• Selected text:
════════════════
Je lutte donc je suis (French: I fight therefore I am) is a documentary film about social and political struggles in Greece and Spain, realized by Yannis Youlountas, in September 2015, in France. The title is made from the aphorism of the philosopher René Descartes Cogito ergo sum (I think therefore I am). Although it was not distributed by any mainstream company, it has had a very large success, and has been shown to numerous theaters, festivals, in France and in Europe. It received two awards. The film is available under a Creative Commons license.

Synopsis 

 Type: documentary
 Format: 16/9

Speakers 
People speaking play their own role.

 Diego Cañamero, Andalusian activist and trade-unionist.
 Gabriel Colletis, professor of economy at Toulouse 1 University Capitole.
════════════════
• Material provided:
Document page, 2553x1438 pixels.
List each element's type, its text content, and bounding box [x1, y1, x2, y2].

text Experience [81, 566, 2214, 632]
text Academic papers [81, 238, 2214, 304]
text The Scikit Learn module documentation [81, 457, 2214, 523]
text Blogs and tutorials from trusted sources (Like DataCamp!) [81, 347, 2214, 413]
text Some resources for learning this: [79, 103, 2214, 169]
════════════════
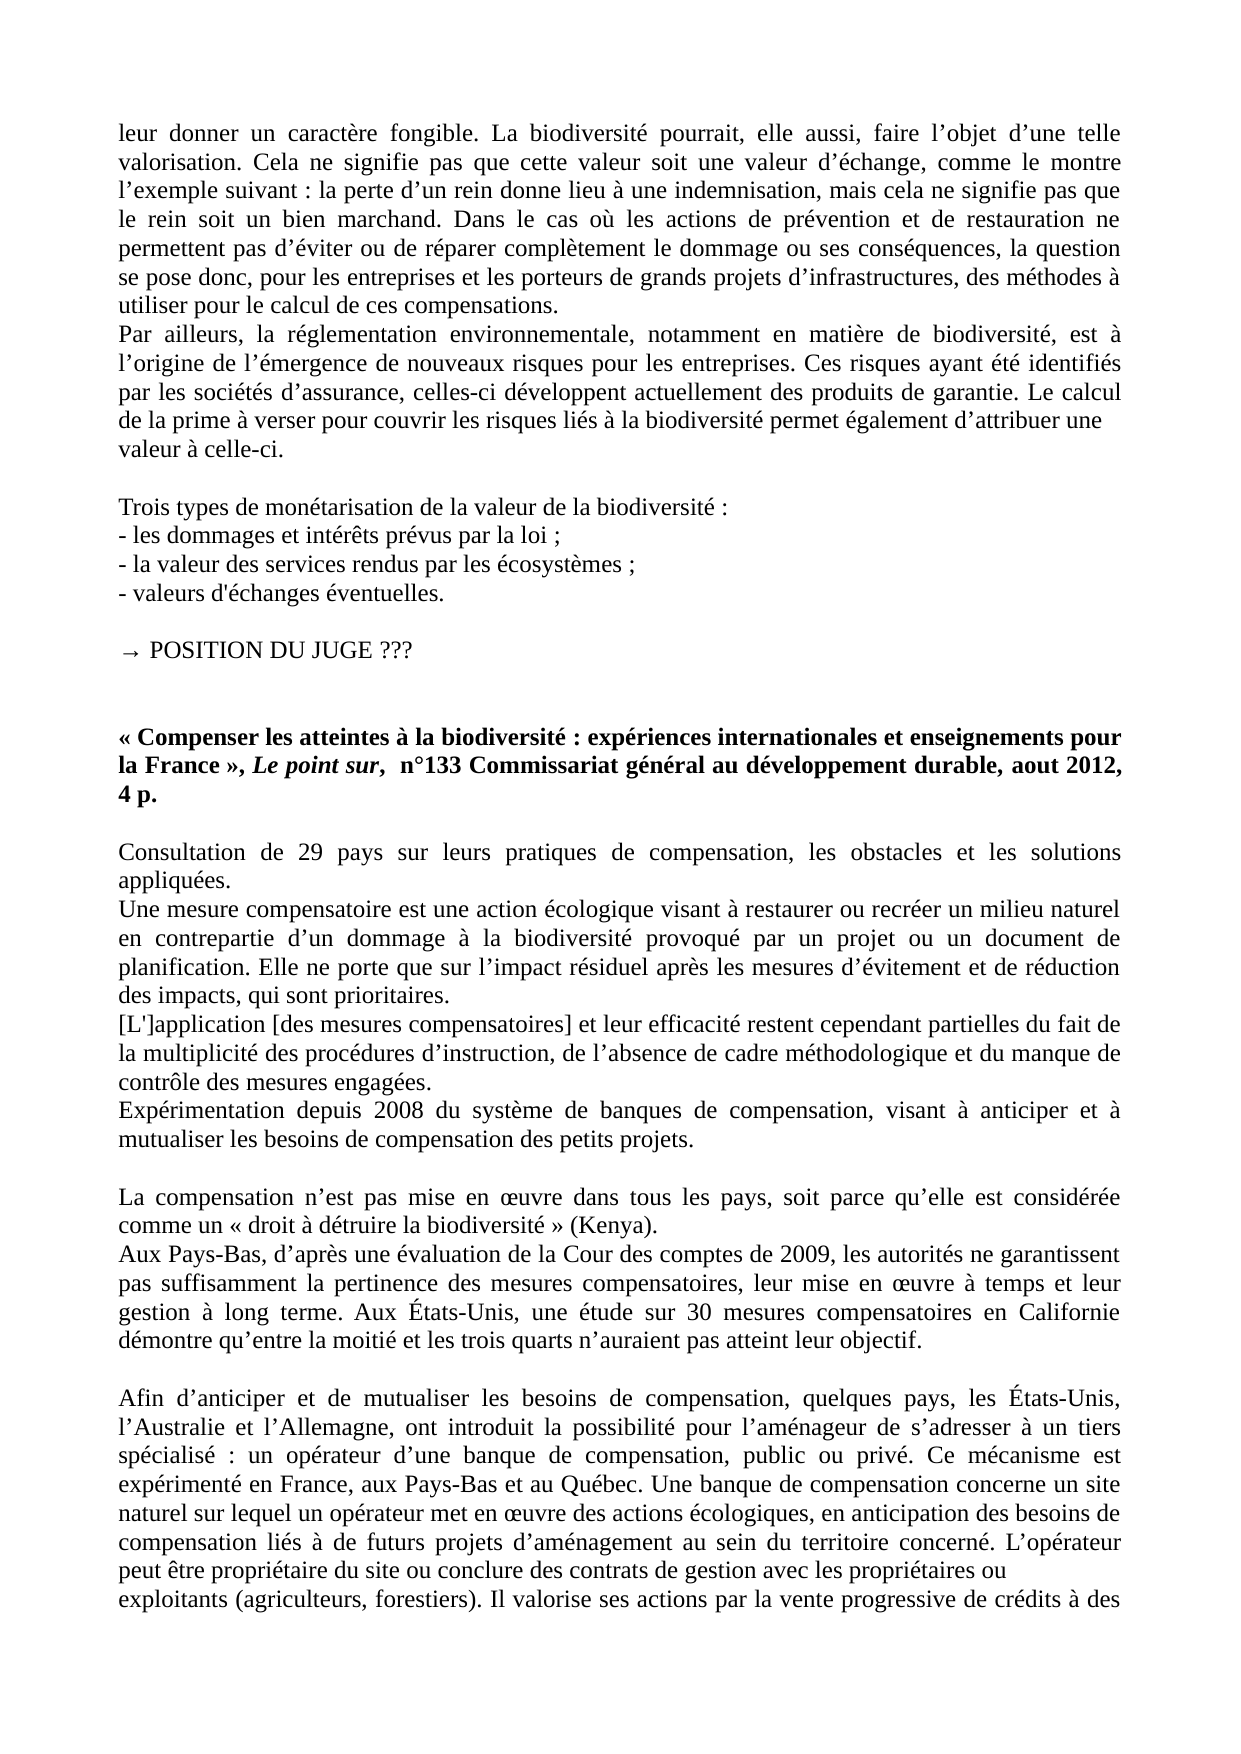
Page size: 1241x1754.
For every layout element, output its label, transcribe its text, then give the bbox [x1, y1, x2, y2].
════════════════
• Challenge:
Name every person mentioned in the article on the documentary above.

• Answer to this exercise:
Yannis Youlountas, René Descartes, Diego Cañamero, and Gabriel Colletis.